The only real tool needed for this job is a flat bladed screwdriver, or even better, a small, flat blade. All I used was my Victorinox Executive, which is almost always in my pocket.
Step 1: Take the Battery Out
Start the project by flipping the laptop over and taking out the battery. Better safe than sorry. The battery on mine is a little stubborn, and I had to use my trusty Swiss army knife to get the battery loose.
Step 2: Take the Old Keyboard Out
My K55N has a keyboard which simply pops out. No real tools required: just something to gently pry it out along the handful of pry points at the top. I would start at the left and work your way right, gently popping out each pry point on the old keyboard.
Once the top is free, raise it and push it away from you, which will free up the bottom tabs. At that point the keyboard is free, though still attached to the ribbon cable connector. You want to very gently lift up the little lever on the connector as shown in the animation below. Once the connector is up, the cable should come free, and the keyboard with it.
As you can see in the photo below, my keyboard was thrashed.
Notice the "pry points" in the photo below. Start on the left, gently prying them up one at a time.
The keyboard should pop out easily. If it doesn't you're doing something wrong.
Notice below that the original keyboard came with a lot of slack in the cable.
Step 3: Put the New Keyboard In
Putting the new one in is easy. Just very gently insert the ribbon cable on the new keyboard into the connector leads-up, and lower the little lever on the connector. Make sure you go with the existing fold in the cable. Also, my replacement keyboard came with a very short cable, so it was a little awkward putting it back in.
Note in the animation below how the keyboard connector opens and closes.
To remount the new keyboard, insert the bottom of the keyboard first so that all the tabs go into the slots on the bottom of the case. It should be a tilting motion. Then all you need to do is snap the top into place. Start in the center and snap the top of the keyboard outward into place until you reach the edges.
Below you can see that the cable on the new keyboard is much shorter
The blue part of the cable should be facing up
After the bottom is snapped in, snap the top in, starting in the center and working your way outward
Below the new one is snapped into place and works perfectly. One less thing on my to do list!
That's it--you're good to go!
Step 4: Put the Battery Back In
Now flip over the laptop and put the battery back in. Remember to slide the lever that locks it into place so that it doesn't fall out.
Step 5: Test the New Keyboard
I actually bench tested it before I snapped it back in, just to make sure it had the right mappings. I've seen people complain about some of these aftermarket keyboards not having the right key mappings. If you put the battery in before the new one is completely mounted, then be very careful.
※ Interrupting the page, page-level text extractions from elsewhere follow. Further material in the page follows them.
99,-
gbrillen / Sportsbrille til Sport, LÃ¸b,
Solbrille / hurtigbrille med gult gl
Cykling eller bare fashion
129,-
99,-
Otherwise, it doesn't take much effort to take it back off again if you need to.
My keyboard works perfectly, and it's nice to have my laptop back in service again, since I really like the Asus K55N model. It's cheap and powerful.
The keyboard on my particular K55N just snaps out with no tools necessary. I've seen in YouTube videos where the poster tells you to take off the back panels, and even take out the hard drive first, but that's not the case with mine at least. It just pops right out. However, my first attempt failed because I bought the wrong keyboard that didn't have the little tabs needed to hold it the keyboard in. Other than that, it's a very easy job.